▶ _DATA SUPPLIED_:
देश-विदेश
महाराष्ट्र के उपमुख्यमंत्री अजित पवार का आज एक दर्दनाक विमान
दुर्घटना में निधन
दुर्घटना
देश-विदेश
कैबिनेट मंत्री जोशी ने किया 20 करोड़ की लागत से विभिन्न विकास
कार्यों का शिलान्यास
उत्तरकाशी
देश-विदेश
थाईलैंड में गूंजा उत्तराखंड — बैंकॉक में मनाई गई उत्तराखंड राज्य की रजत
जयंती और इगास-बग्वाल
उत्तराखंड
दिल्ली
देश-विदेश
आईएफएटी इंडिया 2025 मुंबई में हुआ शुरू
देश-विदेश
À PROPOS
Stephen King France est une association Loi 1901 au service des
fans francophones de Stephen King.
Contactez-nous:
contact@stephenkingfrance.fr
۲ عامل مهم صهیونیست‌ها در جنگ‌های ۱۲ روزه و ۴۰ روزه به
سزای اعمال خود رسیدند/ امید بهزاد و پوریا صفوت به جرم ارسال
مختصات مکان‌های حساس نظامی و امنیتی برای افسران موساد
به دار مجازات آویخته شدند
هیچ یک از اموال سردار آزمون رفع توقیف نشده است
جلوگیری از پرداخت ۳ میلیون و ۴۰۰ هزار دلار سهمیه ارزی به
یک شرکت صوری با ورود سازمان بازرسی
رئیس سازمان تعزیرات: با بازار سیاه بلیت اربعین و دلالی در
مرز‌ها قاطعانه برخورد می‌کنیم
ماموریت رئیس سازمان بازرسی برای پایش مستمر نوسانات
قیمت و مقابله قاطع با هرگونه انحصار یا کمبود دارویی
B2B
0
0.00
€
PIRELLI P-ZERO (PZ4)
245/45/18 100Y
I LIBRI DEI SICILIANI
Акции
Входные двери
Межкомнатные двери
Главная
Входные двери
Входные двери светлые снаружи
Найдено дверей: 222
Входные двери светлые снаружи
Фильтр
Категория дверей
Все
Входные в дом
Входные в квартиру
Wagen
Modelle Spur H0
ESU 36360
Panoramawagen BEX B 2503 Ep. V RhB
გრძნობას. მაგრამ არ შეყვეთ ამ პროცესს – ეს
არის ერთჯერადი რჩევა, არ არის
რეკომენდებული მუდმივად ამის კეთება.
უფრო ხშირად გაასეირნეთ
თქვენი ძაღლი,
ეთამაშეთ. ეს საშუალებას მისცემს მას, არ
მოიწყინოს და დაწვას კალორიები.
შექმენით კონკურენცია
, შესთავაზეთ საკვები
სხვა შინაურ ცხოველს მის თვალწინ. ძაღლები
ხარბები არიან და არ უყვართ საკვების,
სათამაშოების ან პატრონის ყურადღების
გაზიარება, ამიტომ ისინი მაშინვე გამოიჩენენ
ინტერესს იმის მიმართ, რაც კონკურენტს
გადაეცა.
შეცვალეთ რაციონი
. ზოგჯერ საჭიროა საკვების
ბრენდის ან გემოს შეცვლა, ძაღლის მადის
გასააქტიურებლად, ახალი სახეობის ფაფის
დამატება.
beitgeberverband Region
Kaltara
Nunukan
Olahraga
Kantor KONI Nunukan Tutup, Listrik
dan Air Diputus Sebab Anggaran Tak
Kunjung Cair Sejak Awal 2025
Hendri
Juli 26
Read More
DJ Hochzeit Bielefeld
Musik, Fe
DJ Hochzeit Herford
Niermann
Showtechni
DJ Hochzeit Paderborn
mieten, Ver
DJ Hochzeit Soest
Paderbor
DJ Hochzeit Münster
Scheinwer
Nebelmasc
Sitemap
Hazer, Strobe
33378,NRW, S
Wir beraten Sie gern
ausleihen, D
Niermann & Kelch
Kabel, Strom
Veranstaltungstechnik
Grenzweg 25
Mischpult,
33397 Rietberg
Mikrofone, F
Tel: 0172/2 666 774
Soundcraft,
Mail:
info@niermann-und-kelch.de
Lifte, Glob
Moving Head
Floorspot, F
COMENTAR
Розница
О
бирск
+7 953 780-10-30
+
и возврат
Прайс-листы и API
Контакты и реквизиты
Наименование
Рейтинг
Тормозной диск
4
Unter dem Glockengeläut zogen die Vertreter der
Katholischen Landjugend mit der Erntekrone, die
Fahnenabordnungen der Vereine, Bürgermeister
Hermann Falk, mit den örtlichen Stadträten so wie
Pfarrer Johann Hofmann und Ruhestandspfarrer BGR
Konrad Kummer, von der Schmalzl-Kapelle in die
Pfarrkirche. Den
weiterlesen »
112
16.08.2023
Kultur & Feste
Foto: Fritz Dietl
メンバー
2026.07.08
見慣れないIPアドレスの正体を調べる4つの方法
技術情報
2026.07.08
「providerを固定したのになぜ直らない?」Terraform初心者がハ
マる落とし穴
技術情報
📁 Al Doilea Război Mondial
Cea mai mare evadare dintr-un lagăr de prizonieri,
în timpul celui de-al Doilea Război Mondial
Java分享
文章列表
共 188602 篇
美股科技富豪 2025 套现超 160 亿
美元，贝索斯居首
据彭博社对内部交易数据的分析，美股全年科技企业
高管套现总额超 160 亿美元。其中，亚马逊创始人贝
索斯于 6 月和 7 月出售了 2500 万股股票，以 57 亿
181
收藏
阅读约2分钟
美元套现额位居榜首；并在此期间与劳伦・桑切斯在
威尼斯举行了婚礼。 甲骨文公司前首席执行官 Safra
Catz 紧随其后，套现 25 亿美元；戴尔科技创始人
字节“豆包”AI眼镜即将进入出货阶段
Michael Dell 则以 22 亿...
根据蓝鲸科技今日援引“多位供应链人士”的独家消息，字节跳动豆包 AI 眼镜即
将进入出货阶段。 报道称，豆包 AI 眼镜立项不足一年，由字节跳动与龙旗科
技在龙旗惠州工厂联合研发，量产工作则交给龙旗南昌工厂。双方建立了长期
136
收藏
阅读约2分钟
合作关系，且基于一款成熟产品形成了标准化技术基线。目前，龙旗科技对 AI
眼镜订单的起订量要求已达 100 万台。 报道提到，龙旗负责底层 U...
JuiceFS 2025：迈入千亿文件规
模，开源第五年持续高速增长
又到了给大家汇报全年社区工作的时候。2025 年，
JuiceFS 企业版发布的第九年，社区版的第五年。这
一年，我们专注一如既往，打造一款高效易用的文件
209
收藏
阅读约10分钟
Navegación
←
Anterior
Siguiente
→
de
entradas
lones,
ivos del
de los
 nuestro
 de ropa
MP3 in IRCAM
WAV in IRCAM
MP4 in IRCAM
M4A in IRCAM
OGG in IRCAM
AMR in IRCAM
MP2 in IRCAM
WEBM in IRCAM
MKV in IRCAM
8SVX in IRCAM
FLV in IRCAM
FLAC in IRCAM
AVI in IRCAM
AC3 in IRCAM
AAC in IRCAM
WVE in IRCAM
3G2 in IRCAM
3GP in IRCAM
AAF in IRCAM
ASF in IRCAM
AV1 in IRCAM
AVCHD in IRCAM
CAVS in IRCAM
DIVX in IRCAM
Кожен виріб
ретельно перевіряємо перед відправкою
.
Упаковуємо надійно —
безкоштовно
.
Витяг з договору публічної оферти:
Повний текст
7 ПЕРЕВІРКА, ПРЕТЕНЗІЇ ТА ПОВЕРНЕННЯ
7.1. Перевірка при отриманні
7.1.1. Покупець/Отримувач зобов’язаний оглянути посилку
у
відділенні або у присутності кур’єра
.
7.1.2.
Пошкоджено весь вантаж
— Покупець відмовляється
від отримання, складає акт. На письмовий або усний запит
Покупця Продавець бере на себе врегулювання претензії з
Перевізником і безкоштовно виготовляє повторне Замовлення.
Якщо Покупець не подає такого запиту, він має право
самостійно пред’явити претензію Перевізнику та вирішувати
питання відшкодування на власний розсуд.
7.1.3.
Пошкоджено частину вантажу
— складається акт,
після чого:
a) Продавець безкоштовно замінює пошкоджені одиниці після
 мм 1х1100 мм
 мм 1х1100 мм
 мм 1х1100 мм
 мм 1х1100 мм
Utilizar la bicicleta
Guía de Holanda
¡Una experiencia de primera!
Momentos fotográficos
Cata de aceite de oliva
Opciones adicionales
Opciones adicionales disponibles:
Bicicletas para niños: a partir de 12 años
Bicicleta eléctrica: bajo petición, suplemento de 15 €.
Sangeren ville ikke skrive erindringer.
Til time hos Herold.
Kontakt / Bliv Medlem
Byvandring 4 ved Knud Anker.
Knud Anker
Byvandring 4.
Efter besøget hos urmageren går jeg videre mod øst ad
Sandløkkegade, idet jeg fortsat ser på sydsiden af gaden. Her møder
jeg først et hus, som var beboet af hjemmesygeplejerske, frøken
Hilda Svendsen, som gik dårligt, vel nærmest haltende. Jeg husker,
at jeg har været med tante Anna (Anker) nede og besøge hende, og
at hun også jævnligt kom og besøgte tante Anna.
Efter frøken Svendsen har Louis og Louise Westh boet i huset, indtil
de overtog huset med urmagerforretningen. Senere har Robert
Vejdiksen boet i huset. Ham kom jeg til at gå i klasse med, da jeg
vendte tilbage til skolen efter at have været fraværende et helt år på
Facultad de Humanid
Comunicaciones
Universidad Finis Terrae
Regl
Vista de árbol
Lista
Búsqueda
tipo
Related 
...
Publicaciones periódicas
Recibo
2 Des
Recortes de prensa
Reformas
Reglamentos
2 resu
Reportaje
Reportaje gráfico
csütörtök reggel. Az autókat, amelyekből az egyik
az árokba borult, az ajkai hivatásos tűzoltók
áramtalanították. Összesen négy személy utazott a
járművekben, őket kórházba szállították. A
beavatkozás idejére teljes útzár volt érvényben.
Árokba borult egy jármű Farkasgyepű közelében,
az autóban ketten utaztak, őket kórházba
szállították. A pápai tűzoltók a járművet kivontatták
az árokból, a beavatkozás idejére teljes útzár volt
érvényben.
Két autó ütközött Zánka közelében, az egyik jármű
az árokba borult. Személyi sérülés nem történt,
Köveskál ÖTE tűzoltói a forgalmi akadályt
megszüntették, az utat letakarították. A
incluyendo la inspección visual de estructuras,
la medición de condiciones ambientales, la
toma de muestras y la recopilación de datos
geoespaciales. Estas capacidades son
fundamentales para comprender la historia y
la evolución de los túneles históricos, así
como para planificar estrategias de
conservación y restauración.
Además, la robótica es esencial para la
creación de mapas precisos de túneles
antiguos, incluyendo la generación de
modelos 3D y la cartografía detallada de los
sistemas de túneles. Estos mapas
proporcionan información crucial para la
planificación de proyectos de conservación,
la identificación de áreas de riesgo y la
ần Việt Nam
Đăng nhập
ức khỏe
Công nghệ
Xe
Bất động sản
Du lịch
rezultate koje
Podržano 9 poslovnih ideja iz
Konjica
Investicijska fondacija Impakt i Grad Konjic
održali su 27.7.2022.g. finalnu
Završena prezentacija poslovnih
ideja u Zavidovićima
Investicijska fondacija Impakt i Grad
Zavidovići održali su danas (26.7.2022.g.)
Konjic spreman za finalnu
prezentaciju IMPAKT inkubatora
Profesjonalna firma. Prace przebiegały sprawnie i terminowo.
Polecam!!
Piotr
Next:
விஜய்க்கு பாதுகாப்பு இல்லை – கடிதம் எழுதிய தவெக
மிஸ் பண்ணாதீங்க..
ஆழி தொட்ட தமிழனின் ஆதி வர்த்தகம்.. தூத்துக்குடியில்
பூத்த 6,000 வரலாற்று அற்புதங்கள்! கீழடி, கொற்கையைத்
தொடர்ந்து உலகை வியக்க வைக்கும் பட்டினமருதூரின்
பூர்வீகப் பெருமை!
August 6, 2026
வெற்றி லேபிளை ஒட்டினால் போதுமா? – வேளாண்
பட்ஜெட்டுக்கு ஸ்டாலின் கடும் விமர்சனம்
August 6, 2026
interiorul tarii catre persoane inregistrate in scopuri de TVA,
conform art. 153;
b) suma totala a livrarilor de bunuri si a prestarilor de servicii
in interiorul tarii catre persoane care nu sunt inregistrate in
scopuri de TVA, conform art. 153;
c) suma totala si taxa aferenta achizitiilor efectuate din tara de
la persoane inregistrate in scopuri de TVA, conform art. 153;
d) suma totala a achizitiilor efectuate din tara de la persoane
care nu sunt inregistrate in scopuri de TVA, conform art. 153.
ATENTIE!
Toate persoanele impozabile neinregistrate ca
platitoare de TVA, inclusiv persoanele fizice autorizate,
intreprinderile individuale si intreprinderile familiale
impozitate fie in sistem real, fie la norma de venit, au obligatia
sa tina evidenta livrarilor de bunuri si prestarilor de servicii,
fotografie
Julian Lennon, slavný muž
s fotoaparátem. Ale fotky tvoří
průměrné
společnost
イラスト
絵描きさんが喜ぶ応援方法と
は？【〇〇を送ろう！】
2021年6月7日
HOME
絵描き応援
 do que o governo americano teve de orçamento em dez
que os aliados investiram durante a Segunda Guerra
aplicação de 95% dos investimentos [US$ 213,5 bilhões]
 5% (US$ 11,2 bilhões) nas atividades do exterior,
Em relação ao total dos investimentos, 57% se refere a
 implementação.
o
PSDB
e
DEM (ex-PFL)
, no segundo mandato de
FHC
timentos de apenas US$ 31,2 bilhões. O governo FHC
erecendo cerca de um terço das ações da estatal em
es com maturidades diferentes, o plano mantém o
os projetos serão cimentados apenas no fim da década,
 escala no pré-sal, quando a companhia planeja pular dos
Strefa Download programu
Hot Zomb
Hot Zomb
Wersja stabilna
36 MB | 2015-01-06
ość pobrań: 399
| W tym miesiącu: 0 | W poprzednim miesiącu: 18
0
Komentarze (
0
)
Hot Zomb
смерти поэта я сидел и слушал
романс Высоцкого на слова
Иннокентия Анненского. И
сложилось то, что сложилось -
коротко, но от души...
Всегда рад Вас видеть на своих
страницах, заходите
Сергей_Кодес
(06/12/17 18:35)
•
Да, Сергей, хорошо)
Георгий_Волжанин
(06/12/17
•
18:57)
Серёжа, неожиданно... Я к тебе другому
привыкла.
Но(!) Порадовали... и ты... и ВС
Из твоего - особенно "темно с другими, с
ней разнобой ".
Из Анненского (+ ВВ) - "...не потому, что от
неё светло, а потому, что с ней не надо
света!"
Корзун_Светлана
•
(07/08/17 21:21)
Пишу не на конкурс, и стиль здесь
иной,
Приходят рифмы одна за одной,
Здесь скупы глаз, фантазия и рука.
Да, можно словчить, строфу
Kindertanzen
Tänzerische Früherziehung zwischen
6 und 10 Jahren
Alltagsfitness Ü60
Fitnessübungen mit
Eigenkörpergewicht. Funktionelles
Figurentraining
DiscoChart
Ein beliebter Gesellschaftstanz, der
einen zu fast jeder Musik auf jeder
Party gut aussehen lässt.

▶ _EXERCISE BRIEF_:
In the listing above, which lines include the string "beavatkozás"? Return every one of them.

▶ _RESULT FOR THIS TASK_:
beavatkozás idejére teljes útzár volt érvényben.
az árokból, a beavatkozás idejére teljes útzár volt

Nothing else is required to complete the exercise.